Excerpted text —
The nn modules in PyTorch provides us a higher level API to build and train deep network.

Neural Networks

In PyTorch, we use torch.nn to build layers. For example, in __iniit__, we configure different trainable layers including convolution and affine layers with nn.Conv2d and nn.Linear respectively. We create the method forward to compute the network output. It contains functionals linking layers already configured in __iniit__ to form a computation graph. Functionals include ReLU and max poolings.

To create a deep network:

import torch
from torch.autograd import Variable
import torch.nn as nn
import torch.nn.functional as F


class Net(nn.Module):

    def __init__(self):
        super(Net, self).__init__()
        # 1 input image channel, 6 output channels, 5x5 square convolution kernel
        self.conv1 = nn.Conv2d(1, 6, 5)
        self.conv2 = nn.Conv2d(6, 16, 5)

        # an affine operation: y = Wx + b
        self.fc1 = nn.Linear(16 * 5 * 5, 120)
        self.fc2 = nn.Linear(120, 84)
        self.fc3 = nn.Linear(84, 10)

    def forward(self, x):
        # Max pooling over a (2, 2) window
        x = F.max_pool2d(F.relu(self.conv1(x)), (2, 2))

        # 2 is ame as (2, 2)
        x = F.max_pool2d(F.relu(self.conv2(x)), 2)

        x = x.view(-1, self.num_flat_features(x))
        x = F.relu(self.fc1(x))
        x = F.relu(self.fc2(x))
        x = self.fc3(x)

        return x

    def num_flat_features(self, x):
        size = x.size()[1:]  # all dimensions except the batch dimension
        num_features = 1
        for s in size:       # Get the products
            num_features *= s
        return num_features


net = Net()
print(net)
# Net(
#  (conv1): Conv2d (1, 6, kernel_size=(5, 5), stride=(1, 1))
#  (conv2): Conv2d (6, 16, kernel_size=(5, 5), stride=(1, 1))
#  (fc1): Linear(in_features=400, out_features=120)
#  (fc2): Linear(in_features=120, out_features=84)
#  (fc3): Linear(in_features=84, out_features=10)
#)

The learnable parameters of a model are returned by net.parameters. For example, params[0] returns the trainable parameters for conv1 which has the size of 6x1x5x5.

params = list(net.parameters())
print(len(params))       # 10: 10 sets of trainable parameters

print(params[0].size())  # torch.Size([6, 1, 5, 5])

We compute the network output by:

input = Variable(torch.randn(1, 1, 32, 32))
out = net(input)   # out's size: 1x10.
# Variable containing:
# 0.1268  0.0207  0.0857  0.1454 -0.0370  0.0030  0.0150 -0.0542  0.0512 -0.0550
# [torch.FloatTensor of size 1x10]

input here has a size of (batch size) x (# of channel) x width x height. torch.nn processes batch data only. To support a single datapoint, use input.unsqueeze(0) to convert a single datapoint to a batch with only one sample.

Net extends from nn.Module. Hence, Net is a reusable custom module just like other built-in modules (layers) provided by nn.Module.

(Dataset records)
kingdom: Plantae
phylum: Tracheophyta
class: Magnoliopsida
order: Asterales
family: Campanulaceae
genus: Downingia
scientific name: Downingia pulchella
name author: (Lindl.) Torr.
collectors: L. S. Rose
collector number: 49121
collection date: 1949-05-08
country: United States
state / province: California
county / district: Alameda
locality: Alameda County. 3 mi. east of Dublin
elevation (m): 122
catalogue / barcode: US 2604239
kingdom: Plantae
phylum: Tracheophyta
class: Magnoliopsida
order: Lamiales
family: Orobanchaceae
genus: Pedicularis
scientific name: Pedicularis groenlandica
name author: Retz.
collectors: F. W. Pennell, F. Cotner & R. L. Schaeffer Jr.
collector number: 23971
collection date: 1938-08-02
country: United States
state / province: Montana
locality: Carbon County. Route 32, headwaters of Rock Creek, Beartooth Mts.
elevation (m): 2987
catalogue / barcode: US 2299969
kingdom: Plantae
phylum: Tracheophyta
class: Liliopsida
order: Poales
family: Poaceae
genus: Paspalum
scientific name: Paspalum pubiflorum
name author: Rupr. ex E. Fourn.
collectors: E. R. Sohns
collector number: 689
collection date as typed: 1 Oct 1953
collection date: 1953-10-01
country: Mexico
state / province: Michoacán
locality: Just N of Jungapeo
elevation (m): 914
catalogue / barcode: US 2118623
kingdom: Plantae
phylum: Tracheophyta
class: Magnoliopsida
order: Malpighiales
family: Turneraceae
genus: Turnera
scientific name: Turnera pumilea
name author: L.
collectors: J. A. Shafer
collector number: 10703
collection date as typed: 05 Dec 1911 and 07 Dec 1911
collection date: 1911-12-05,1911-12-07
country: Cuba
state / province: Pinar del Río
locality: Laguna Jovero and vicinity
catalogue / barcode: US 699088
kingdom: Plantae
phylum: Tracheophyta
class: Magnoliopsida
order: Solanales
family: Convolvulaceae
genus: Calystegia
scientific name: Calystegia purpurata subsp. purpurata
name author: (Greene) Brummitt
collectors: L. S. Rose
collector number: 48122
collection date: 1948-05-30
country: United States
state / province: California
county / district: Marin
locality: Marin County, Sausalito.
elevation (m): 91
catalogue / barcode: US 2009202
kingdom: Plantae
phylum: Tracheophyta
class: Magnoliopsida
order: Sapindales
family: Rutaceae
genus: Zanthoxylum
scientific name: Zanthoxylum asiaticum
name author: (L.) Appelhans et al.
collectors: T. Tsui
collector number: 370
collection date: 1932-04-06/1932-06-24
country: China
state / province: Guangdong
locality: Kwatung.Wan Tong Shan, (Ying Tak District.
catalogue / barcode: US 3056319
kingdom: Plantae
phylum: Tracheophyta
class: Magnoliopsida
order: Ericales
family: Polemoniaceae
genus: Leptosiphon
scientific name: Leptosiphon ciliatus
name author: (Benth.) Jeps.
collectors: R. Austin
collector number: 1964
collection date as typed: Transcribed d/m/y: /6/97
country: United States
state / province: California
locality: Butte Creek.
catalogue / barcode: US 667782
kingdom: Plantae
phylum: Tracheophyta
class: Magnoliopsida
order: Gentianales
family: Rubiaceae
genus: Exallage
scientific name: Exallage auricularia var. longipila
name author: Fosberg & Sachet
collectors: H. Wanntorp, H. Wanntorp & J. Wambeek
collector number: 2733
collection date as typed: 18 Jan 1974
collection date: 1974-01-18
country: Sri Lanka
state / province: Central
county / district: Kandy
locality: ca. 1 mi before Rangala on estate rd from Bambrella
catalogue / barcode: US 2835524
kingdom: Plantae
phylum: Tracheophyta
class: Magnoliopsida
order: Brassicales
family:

Problems —
a: In the PyTorch neural network text, how many sets of trainable parameters does net.parameters return for the model?
b: Pick up the PyTorch neural network text from its last sentence and keep writing.
None of the tasks here involve the dataset records.

Per-task answers —
a: It returns 10 sets of trainable parameters.

b:
Variables and functional

The difference between torch.nn and torch.nn.functional is very subtle. In fact, many torch.nn.functional have a corresponding equivalent in torch.nn. For layers with trainable parameters, we use torch.nn to create the layer. We store it back in the instance so we can easily access the layer and the trainable parameters later.

self.conv1 = nn.Conv2d(1, 6, 5)

In many code samples, it uses torch.nn.functional for simpler operations that have no trainable parameters or configurable parameters. Alternatively, in a later section, we use torch.nn.Sequential to compose layers from torch.nn only. Both approaches are simple and more like a coding style issue rather than any major implementation differences.

Common Functionals

import torch
import torch.nn.functional as F

data = autograd.Variable(torch.randn(2, 2))
F.relu(data)

data = autograd.Variable(torch.randn(5))
F.softmax(data, dim=0)

Backward pass

To compute the backward pass for gradient, we first zero the gradient stored in the network. In PyTorch, every time we backpropagate the gradient from a variable, the gradient is accumulative instead of being reset and replaced. In some network designs, we need to call backward multiple times. For example in a generative adversary network GAN, we need an accumulated gradients from 2 backward passes: one for the generative part and one for the adversary part of the network. We reset the gradients only once but not between backward calls. Hence, to accommodate such flexibility, we explicitly reset the gradient instead of having backward resets it automatically every time.

net.zero_grad()
out.backward()

Loss function

PyTorch comes with many loss functions. For example, the code below create a mean square error loss function and later backpropagate the gradients based on the loss.

output = net(input)
target = Variable(torch.arange(1, 11))   # Create a dummy true label Size 10.
criterion = nn.MSELoss()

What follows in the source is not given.